If you are using the Quick Assessment, see the Quick Assessment Help page for more information.
Screen Notes
Annual Income Needs Details
Type
Classification or source of expense.
Expense Type |
Description |
Alimony
|
Payments made to a spouse or former spouse where the payment is for the benefit of the recipient, and the payments are fully deductible to the payer in the year paid and taxable to the recipient. |
Deductible above the line |
Used for deductible above-the-line expenses that are not included in other areas of the plan, such as moving expenses. By default, these expenses are fully deductible and deducted from total income to arrive at adjusted gross income (AGI).If entered elsewhere in the plan, it is not necessary to include in this category deductible above-the-line expenses related to items such as deductible contributions or deductible alimony paid, as NaviPlan Select will calculate these. |
Deductible itemized |
Used for itemized expenses that are not captured in other areas of the plan, such as casualty or theft losses. It is not necessary to include state taxes in this category, nor, if entered elsewhere in the plan, deductible itemized expenses such as medical expenses, property taxes, and tax-deductible interest, as NaviPlan Select will calculate these. |
Deductible subject to 2% limit |
Expenses that are deductible to the extent that they total more than 2% of AGI, for example, unreimbursed employee expenses or tax preparation fees. |
Gifts to Charity |
For cash flow purposes, NaviPlan Select reports the full amount of the expense as charitable donations. For income tax purposes, NaviPlan Select considers these as donations to a 50% charity, the income tax reports include a Gifts to Charity deduction up to 50% of AGI. Amounts in excess of this limit are carried forward and used in the next available year.

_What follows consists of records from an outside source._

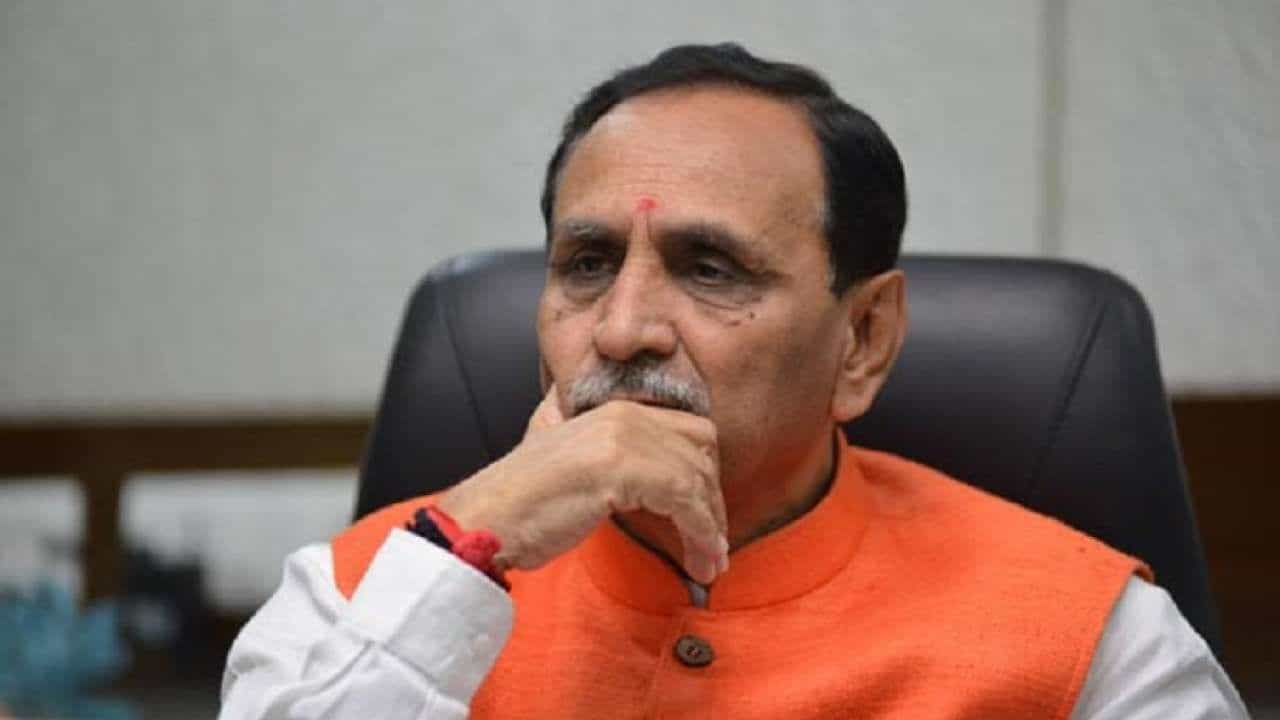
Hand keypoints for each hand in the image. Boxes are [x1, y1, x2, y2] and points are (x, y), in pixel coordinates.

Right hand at [436, 387, 728, 583]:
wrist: (486, 519)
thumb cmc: (521, 503)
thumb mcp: (561, 452)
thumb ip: (592, 440)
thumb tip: (620, 458)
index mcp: (613, 408)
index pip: (687, 428)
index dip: (702, 471)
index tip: (704, 512)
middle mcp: (625, 415)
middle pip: (701, 448)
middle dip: (713, 497)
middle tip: (712, 541)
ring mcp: (625, 439)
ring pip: (698, 479)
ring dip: (712, 527)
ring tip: (711, 563)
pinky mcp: (625, 470)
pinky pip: (687, 503)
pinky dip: (702, 536)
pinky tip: (699, 562)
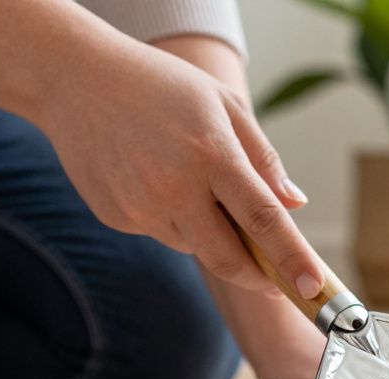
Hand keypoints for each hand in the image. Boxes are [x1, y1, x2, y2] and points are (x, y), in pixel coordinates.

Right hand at [33, 37, 321, 297]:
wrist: (75, 79)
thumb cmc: (161, 86)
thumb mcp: (223, 104)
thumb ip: (263, 157)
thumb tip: (294, 203)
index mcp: (212, 155)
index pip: (264, 220)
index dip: (292, 259)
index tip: (313, 288)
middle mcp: (174, 188)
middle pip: (228, 259)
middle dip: (258, 277)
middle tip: (275, 279)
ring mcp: (140, 206)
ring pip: (194, 245)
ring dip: (210, 233)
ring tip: (190, 180)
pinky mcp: (116, 217)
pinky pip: (161, 232)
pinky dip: (172, 218)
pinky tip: (153, 177)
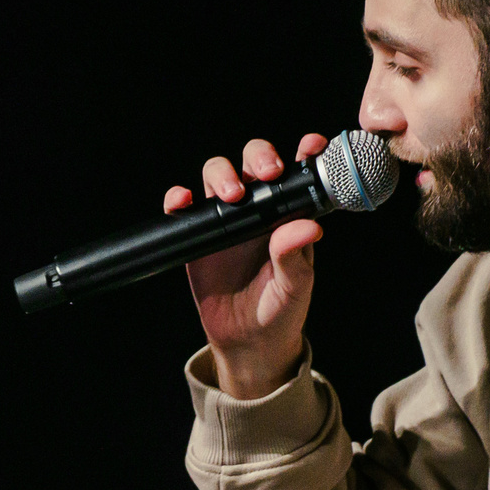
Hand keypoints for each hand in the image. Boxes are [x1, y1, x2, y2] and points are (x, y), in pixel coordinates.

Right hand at [170, 134, 329, 398]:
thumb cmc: (281, 312)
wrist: (247, 343)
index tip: (310, 146)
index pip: (298, 173)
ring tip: (229, 196)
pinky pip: (184, 208)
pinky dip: (178, 197)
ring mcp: (226, 219)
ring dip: (221, 174)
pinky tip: (182, 201)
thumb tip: (308, 226)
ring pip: (218, 175)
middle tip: (267, 173)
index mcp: (290, 215)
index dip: (305, 153)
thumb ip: (296, 256)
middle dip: (259, 156)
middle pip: (253, 162)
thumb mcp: (295, 287)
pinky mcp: (198, 235)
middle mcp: (259, 209)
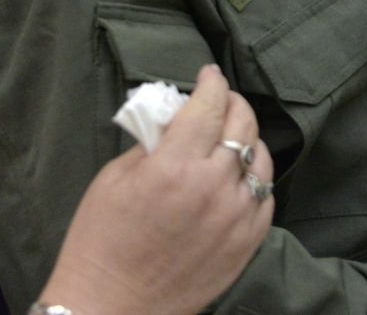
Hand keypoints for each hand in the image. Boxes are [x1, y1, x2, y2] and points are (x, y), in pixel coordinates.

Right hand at [37, 65, 272, 314]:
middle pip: (242, 124)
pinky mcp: (246, 244)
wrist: (110, 307)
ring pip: (261, 158)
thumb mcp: (114, 179)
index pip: (209, 106)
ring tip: (231, 138)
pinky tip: (238, 177)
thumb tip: (177, 118)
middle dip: (232, 103)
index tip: (208, 74)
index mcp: (174, 166)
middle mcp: (212, 188)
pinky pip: (266, 197)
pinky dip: (255, 179)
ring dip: (247, 141)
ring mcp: (235, 217)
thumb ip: (152, 142)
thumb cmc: (100, 242)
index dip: (212, 82)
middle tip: (220, 101)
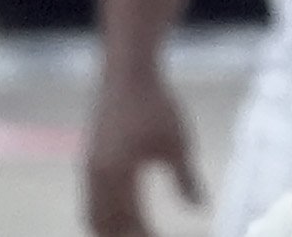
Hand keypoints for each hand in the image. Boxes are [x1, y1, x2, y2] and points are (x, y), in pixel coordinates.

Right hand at [83, 54, 201, 236]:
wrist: (127, 70)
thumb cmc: (156, 104)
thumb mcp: (177, 142)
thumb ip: (186, 179)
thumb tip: (201, 208)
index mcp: (117, 175)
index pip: (130, 224)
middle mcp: (97, 177)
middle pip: (105, 226)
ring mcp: (90, 169)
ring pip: (93, 216)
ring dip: (112, 231)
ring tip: (136, 234)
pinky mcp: (90, 160)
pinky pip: (91, 200)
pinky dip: (104, 216)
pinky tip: (123, 215)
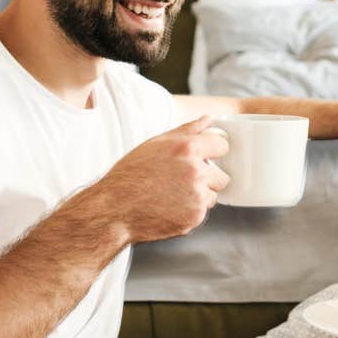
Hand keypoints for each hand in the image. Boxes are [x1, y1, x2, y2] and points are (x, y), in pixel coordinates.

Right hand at [95, 116, 229, 242]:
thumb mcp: (156, 144)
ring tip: (173, 194)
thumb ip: (187, 130)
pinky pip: (202, 211)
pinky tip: (170, 206)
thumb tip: (208, 120)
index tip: (206, 156)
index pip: (222, 146)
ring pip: (213, 195)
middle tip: (182, 180)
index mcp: (188, 148)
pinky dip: (190, 210)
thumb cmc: (131, 175)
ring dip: (199, 195)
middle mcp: (196, 172)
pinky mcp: (194, 217)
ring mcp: (197, 196)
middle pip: (222, 176)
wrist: (115, 208)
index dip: (213, 151)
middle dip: (207, 178)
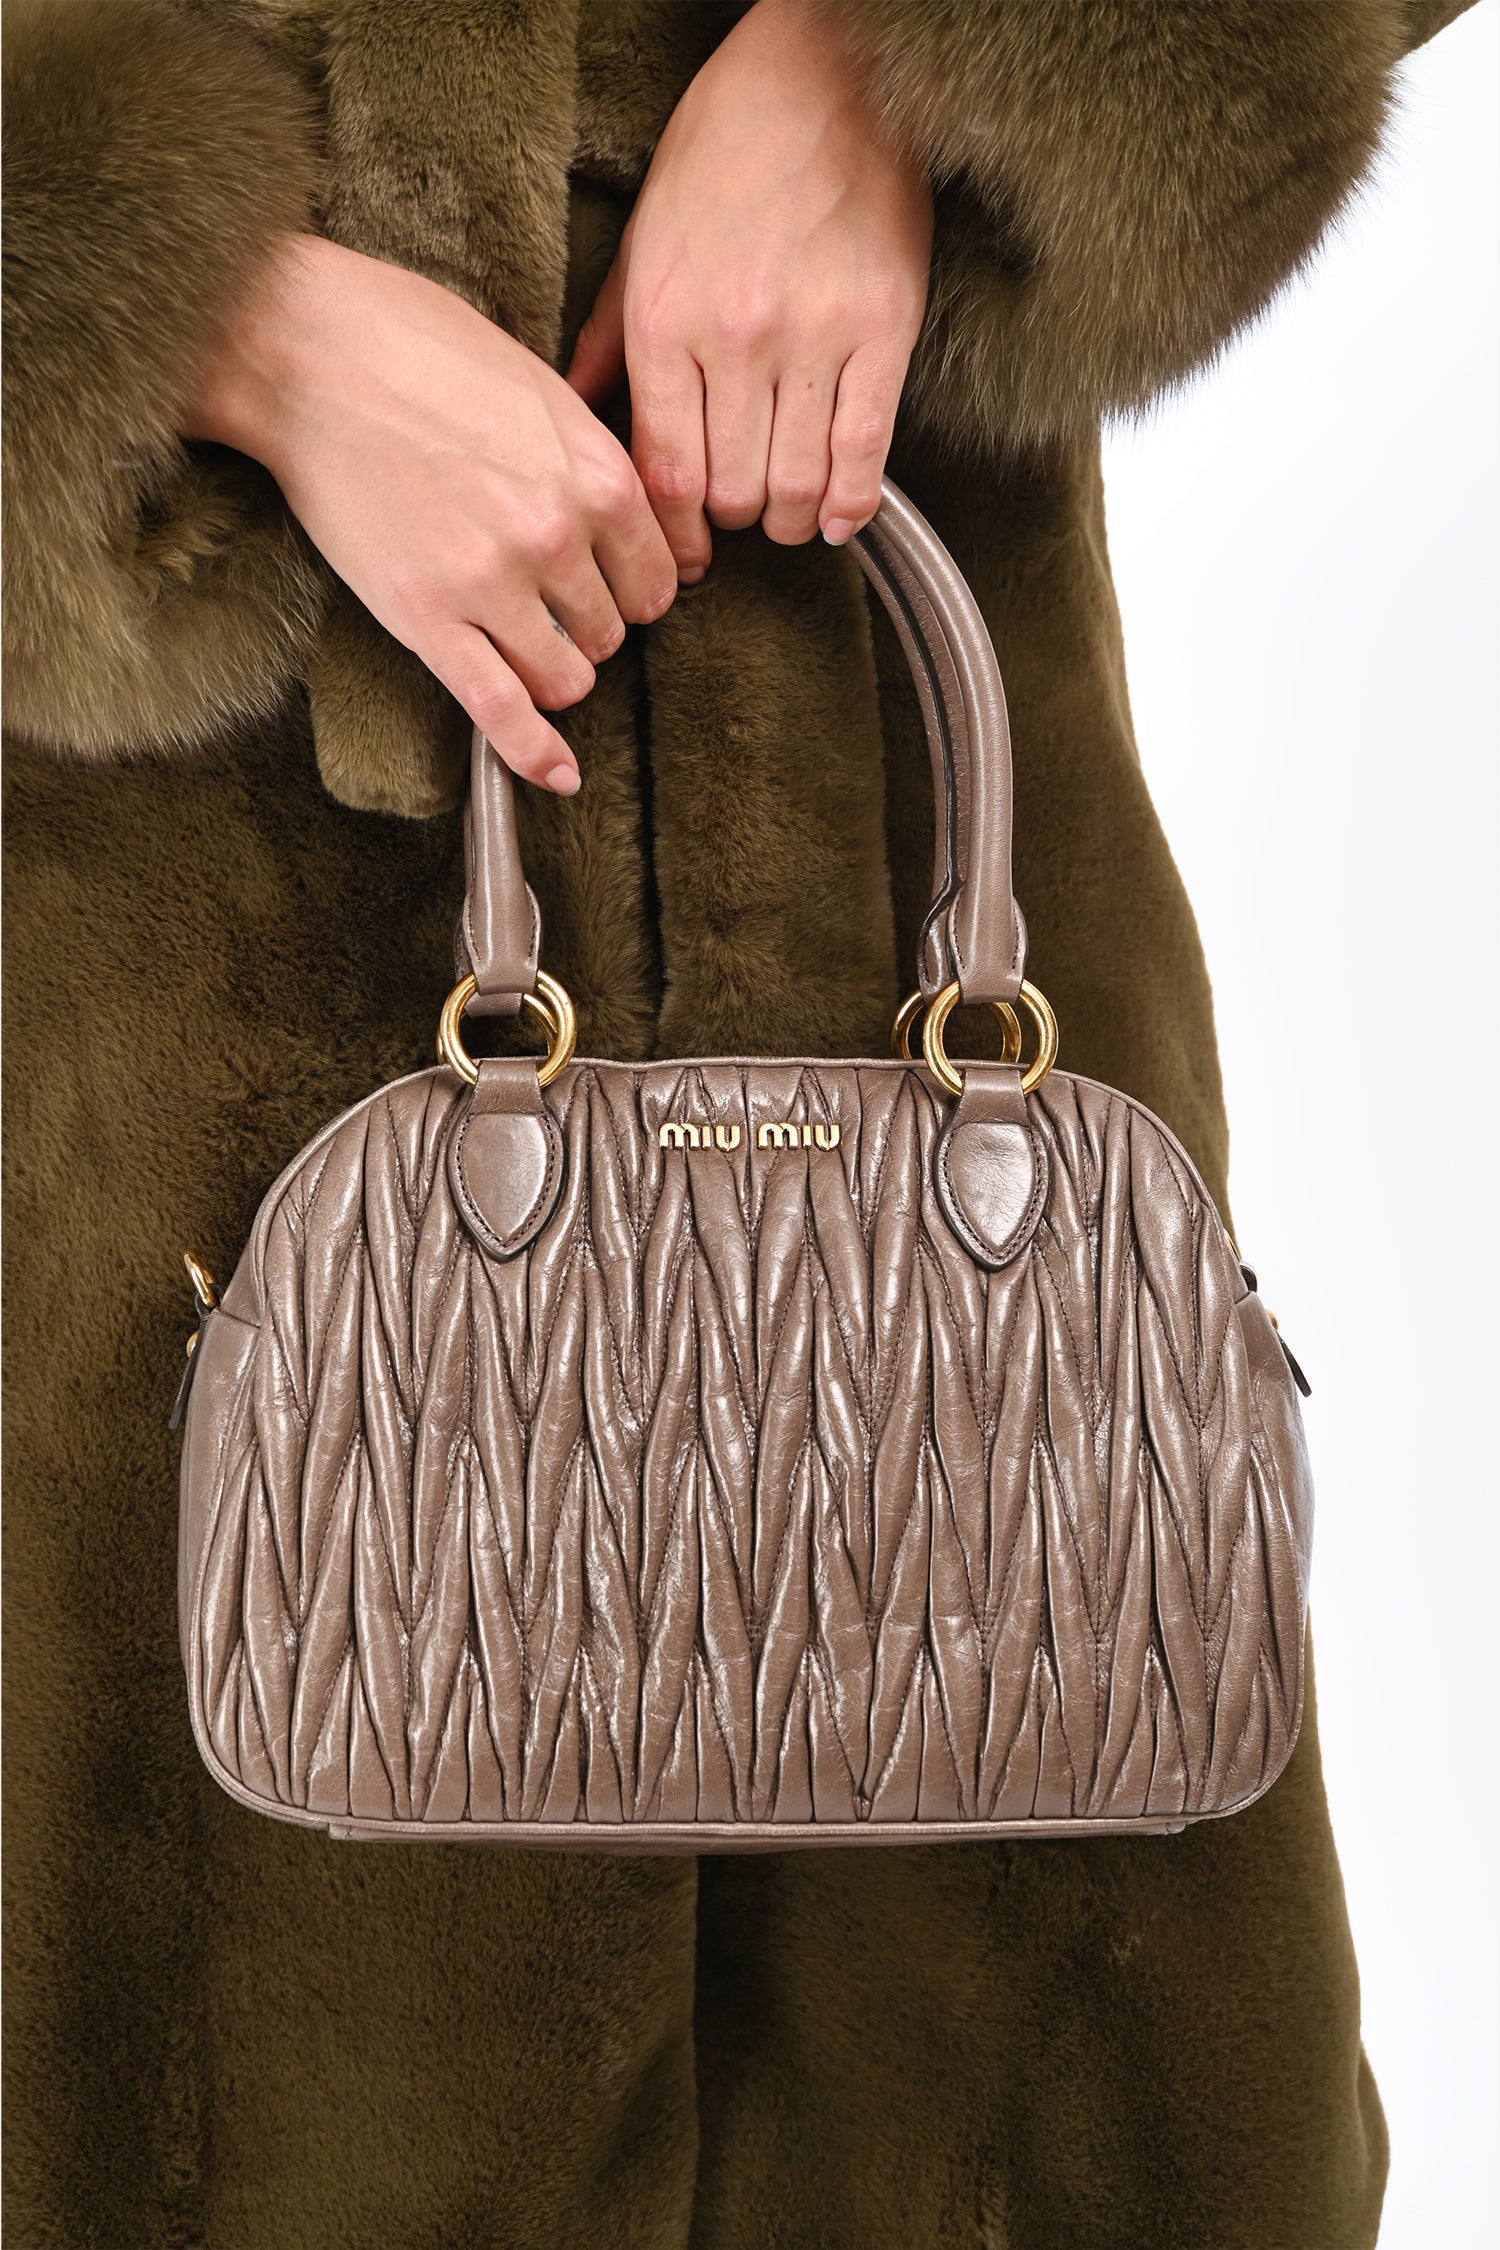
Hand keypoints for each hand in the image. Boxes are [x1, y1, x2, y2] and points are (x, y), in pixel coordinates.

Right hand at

For example, if the client has AGI of $100,000 and charitable donations of $60,000 that are 100% deductible, in cash flow NaviPlan Select will report an expense of $60,000, while the income tax reports will include gifts to charity of $50,000 with the remaining $10,000 carried over for use in the next available year. When entered as expenses, NaviPlan Select does not consider these amounts as gifts to charity for estate planning purposes. If these expenses should be considered as part of the client’s estate plan, they should be entered as part of a gifting strategy. |
Lifestyle |
Regular expenses such as food, clothing, entertainment, utility, rental, and lease payments. This expense type is not tax deductible. |
Medical |
Expenses incurred as a result of treatment from a recognized medical practitioner. This also includes prescriptions, ambulance charges, and non-government health plan contributions. Medical expenses incurred and not reimbursed qualify as itemized deductions if the total medical expense exceeds 7.5% of the client’s AGI. |
Real Estate & Prop Taxes |
Any taxes that the client has paid on real estate, owned by the client, that was not used for business. This category includes foreign property. |
Self-Employ/Bus |
Work-related expenses of self-employed clients. These expenses are deducted from self-employment income for tax purposes. The total may include expenses such as:
- Purchasing business assets that will be consumed in the year
- Amortizing a capital asset that will be used by the business over a number of years
- Providing taxable benefits to employees
- Contributing to defined benefit pension plans
- Paying union dues and professional fees
- The costs of maintaining an office or a vehicle for a self-employed individual
|
Future State of Residence
- This section will appear on the Assumptions tab (Set Goals section – Survivor Income category– <client/co-client/both> Objectives page) when the following is true:
- Your client(s) plan to move to a new state in the future.
- You have entered the details of the move on the Income Tax page (Plan Management section – Assumptions category).
- You can use the Proceed with the change of state/residence as planned option to indicate whether or not your client(s) still plan to move in a survivorship situation.